To reflect this ability to run multiple reactions in sequence and parallel, the research team is calling their technology “tandem metabolic reaction-based sensors,” or TMR sensors for short.
“Decades of research have mapped natural metabolic pathways linking metabolites to specific enzymatic reactions,” Emaminejad said. “By adapting carefully selected enzymes and cofactors for different functions, our electrodes replicate these complex reactions, enabling reliable detection of a far broader set of metabolites than conventional sensors.
“The robustness comes from evolution itself—enzymes and cofactors, refined over tens of millions of years, are highly sensitive, specific, and stable. We’re harnessing nature’s own blueprint and molecular machinery to track the very biochemical processes they sustain.”
Traditional enzymatic sensors mostly support single-step reactions without cofactors. By incorporating cofactors, TMR sensors can directly detect over 800 metabolites and, with just one conversion step, cover more than two-thirds of the body’s metabolites.

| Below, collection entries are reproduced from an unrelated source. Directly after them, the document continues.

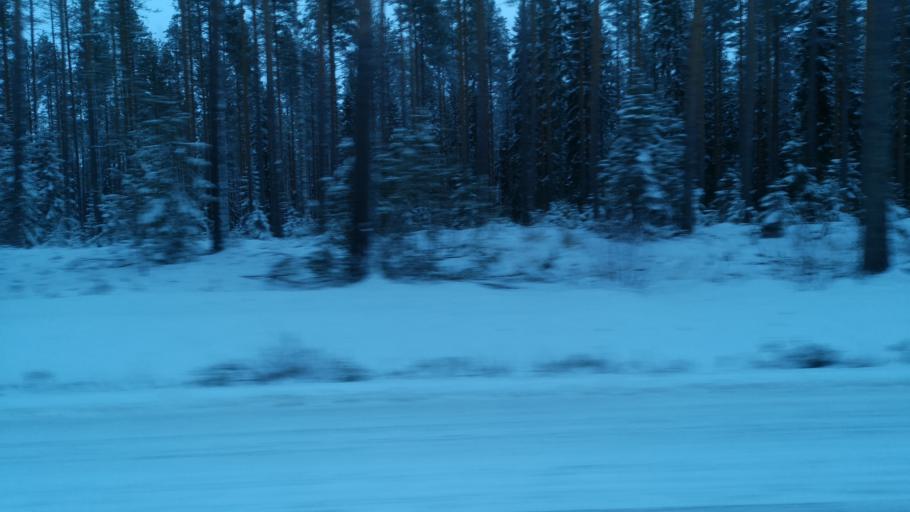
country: FI
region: Southern Savonia
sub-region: Savonlinna
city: Savonlinna
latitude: 61.9672
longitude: 28.8183
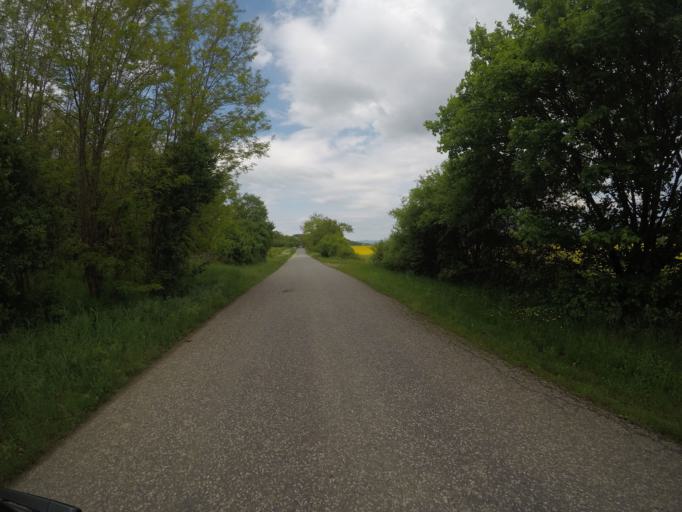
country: SK
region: Banskobystricky
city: Dudince
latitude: 48.0963
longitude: 18.8709
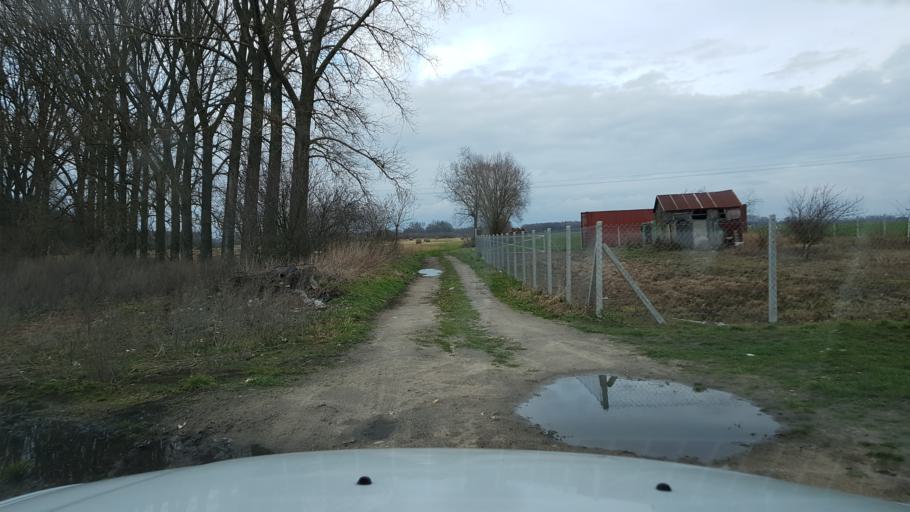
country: PL
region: West Pomeranian Voivodeship
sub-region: Powiat pyrzycki
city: Lipiany
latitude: 52.9969
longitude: 15.0492
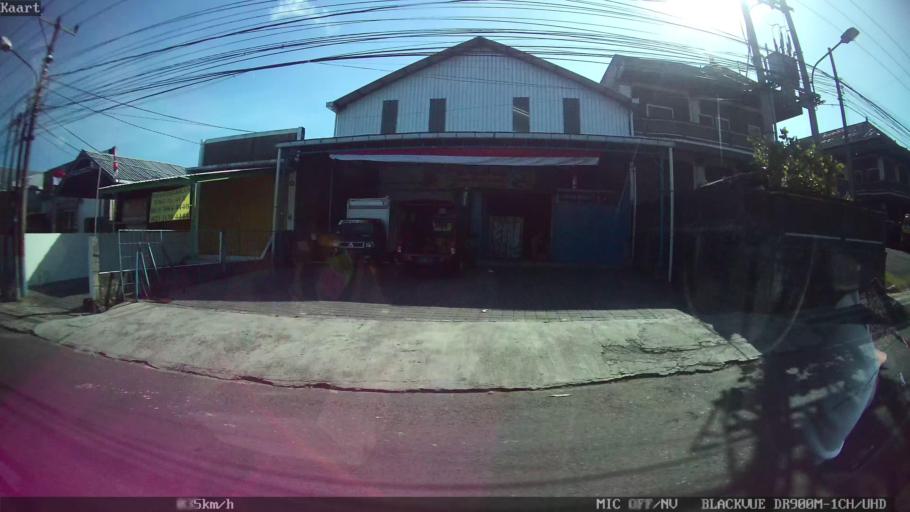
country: ID
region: Bali
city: Banjar Kertasari
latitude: -8.6194
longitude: 115.1904
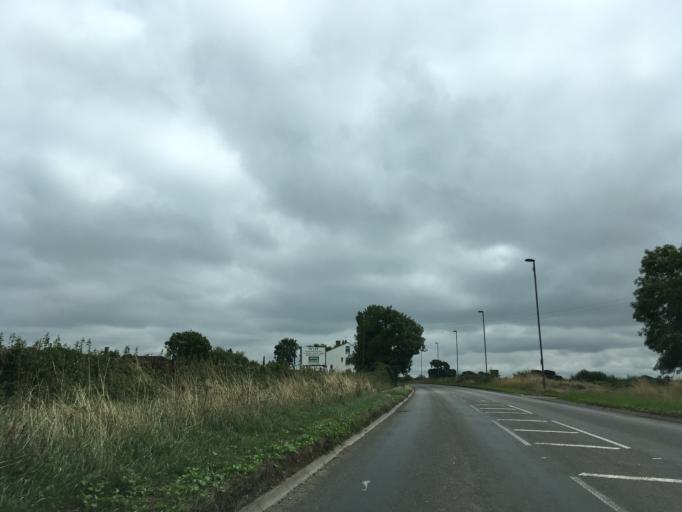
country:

“The TMR electrode has additional special features for high-performance biosensing,” said Xuanbing Cheng, the study’s co-first author and a UCLA postdoctoral scholar at Emaminejad’s Interconnected and Integrated Bioelectronics Lab.

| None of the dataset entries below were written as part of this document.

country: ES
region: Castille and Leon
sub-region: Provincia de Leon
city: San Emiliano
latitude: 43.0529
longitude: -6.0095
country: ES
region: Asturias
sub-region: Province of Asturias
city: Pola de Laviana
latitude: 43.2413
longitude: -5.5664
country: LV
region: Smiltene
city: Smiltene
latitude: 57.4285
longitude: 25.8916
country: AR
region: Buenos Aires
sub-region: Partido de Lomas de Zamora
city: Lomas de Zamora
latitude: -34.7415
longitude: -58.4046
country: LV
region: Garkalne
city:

“Made from single-wall carbon nanotubes, it offers a large active area for loading enzymes and cofactors. Reactions occur efficiently at low voltage, reducing undesired side reactions while maximizing the utility of enzyme activity. This allowed us to achieve exceptionally high signal-to-noise ratio measurements across a wide range of applications.”
In a series of experiments, the investigators demonstrated the technology’s ability to measure continuously and with high sensitivity a sample set of 12 clinically important metabolites. The team measured metabolites in sweat and saliva samples from patients receiving treatment for epilepsy and from individuals with conditions resembling diabetes complications. The researchers also detected a gut bacteria-derived metabolite in the brain that could cause neurological disorders if it accumulates.

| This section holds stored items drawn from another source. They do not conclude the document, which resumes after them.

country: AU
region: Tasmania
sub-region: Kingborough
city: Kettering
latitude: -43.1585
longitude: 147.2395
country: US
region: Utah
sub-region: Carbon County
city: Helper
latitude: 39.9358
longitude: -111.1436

Potential applications of metabolite sensors for health, research and industry
The sensors’ ability to track a wide range of metabolites across different biological settings opens new doors for human health and scientific discovery. They could transform care for metabolic and cardiovascular disorders by enabling early, precise diagnoses and tailoring treatments to an individual’s unique metabolic profile. The technology could also optimize fitness and athletic performance by tracking how the body metabolizes energy under different conditions.
In drug development, the sensors could provide real-time insights into how therapies influence metabolic pathways—from evaluating cancer drugs that block tumor growth by inhibiting enzyme activity to tracking bacterial metabolite production to optimize antibiotics.
Beyond medicine, these sensors could support industrial processes by delivering continuous feedback to improve the yield and efficiency of engineered microbes used to produce pharmaceuticals, biofuels and other valuable chemicals.
Among the many possibilities, Emaminejad is particularly excited about the technology’s potential to help unravel the gut-brain connection—an emerging frontier in biomedical research. The team is now focused on adapting their platform to tackle unanswered research questions and pursue new diagnostic opportunities.
“A major challenge in understanding how the gut and brain influence each other is capturing changes over time,” he said. “A tool that tracks metabolites continuously, rather than relying on single lab measurements, could help reveal this two-way communication.
“We’re finally equipped to test important hypotheses that lacked key data—helping us better understand how gut activity impacts overall health, from driving inflammation and affecting mental well-being to shaping chronic disease progression.”